**YOUR ASSIGNMENT**. Of the entries below, return exactly those lines that fall between the one containing "Previous studies elucidating" and the one containing "Study design", the two end lines included.

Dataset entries

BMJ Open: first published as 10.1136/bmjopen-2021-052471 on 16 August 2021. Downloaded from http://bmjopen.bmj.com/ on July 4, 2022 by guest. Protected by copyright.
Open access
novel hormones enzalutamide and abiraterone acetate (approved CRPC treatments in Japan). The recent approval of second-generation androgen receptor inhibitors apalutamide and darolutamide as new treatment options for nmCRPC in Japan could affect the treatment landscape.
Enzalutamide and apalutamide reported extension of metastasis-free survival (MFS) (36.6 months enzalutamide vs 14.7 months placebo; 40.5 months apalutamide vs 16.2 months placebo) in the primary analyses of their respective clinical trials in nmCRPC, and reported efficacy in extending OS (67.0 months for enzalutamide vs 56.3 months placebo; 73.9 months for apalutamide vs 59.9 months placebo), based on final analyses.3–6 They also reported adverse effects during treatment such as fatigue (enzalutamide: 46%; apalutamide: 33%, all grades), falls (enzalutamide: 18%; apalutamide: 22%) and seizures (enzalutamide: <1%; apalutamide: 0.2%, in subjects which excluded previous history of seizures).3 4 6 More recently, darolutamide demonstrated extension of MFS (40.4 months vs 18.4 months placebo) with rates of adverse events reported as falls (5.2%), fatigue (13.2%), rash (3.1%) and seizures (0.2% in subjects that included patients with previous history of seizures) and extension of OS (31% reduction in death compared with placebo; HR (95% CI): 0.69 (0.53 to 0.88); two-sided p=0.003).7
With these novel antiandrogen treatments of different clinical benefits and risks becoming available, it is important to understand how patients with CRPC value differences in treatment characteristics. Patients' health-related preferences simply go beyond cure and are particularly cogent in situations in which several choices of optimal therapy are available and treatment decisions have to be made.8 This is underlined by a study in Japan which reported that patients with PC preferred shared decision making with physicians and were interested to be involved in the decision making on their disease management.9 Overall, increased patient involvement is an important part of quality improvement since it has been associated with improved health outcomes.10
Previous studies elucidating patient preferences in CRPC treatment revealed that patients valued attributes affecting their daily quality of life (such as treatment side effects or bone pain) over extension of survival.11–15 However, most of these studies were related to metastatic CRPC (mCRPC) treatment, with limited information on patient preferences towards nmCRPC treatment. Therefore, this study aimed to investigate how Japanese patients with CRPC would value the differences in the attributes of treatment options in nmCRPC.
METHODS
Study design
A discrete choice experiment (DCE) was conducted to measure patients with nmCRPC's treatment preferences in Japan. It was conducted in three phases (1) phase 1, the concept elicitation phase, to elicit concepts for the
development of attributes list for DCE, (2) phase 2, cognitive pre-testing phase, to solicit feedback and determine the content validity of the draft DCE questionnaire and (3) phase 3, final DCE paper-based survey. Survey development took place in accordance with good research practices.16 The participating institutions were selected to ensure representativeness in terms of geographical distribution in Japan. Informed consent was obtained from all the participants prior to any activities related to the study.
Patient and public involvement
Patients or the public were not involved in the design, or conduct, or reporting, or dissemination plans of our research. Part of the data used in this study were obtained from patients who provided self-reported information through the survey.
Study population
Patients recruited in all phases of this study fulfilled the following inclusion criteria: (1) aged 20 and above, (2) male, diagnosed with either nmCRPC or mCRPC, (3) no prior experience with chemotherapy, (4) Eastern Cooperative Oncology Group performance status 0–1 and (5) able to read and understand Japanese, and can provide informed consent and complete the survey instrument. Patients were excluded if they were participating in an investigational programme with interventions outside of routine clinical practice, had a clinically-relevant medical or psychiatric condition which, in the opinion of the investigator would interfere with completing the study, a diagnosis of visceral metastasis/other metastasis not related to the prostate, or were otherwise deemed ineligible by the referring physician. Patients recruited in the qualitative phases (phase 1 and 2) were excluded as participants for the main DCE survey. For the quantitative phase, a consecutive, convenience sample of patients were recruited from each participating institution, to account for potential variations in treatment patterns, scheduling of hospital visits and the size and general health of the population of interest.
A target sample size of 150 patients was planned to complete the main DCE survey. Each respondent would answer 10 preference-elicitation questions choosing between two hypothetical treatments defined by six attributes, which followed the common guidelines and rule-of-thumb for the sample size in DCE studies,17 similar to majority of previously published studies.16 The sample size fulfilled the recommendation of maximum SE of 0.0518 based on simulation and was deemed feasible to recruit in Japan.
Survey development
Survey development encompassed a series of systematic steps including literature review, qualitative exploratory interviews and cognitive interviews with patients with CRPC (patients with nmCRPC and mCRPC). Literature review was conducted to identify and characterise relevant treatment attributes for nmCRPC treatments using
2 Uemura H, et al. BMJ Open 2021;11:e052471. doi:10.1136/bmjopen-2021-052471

**EXERCISE ANSWER**.
Previous studies elucidating patient preferences in CRPC treatment revealed that patients valued attributes affecting their daily quality of life (such as treatment side effects or bone pain) over extension of survival.11–15 However, most of these studies were related to metastatic CRPC (mCRPC) treatment, with limited information on patient preferences towards nmCRPC treatment. Therefore, this study aimed to investigate how Japanese patients with CRPC would value the differences in the attributes of treatment options in nmCRPC.
METHODS
Study design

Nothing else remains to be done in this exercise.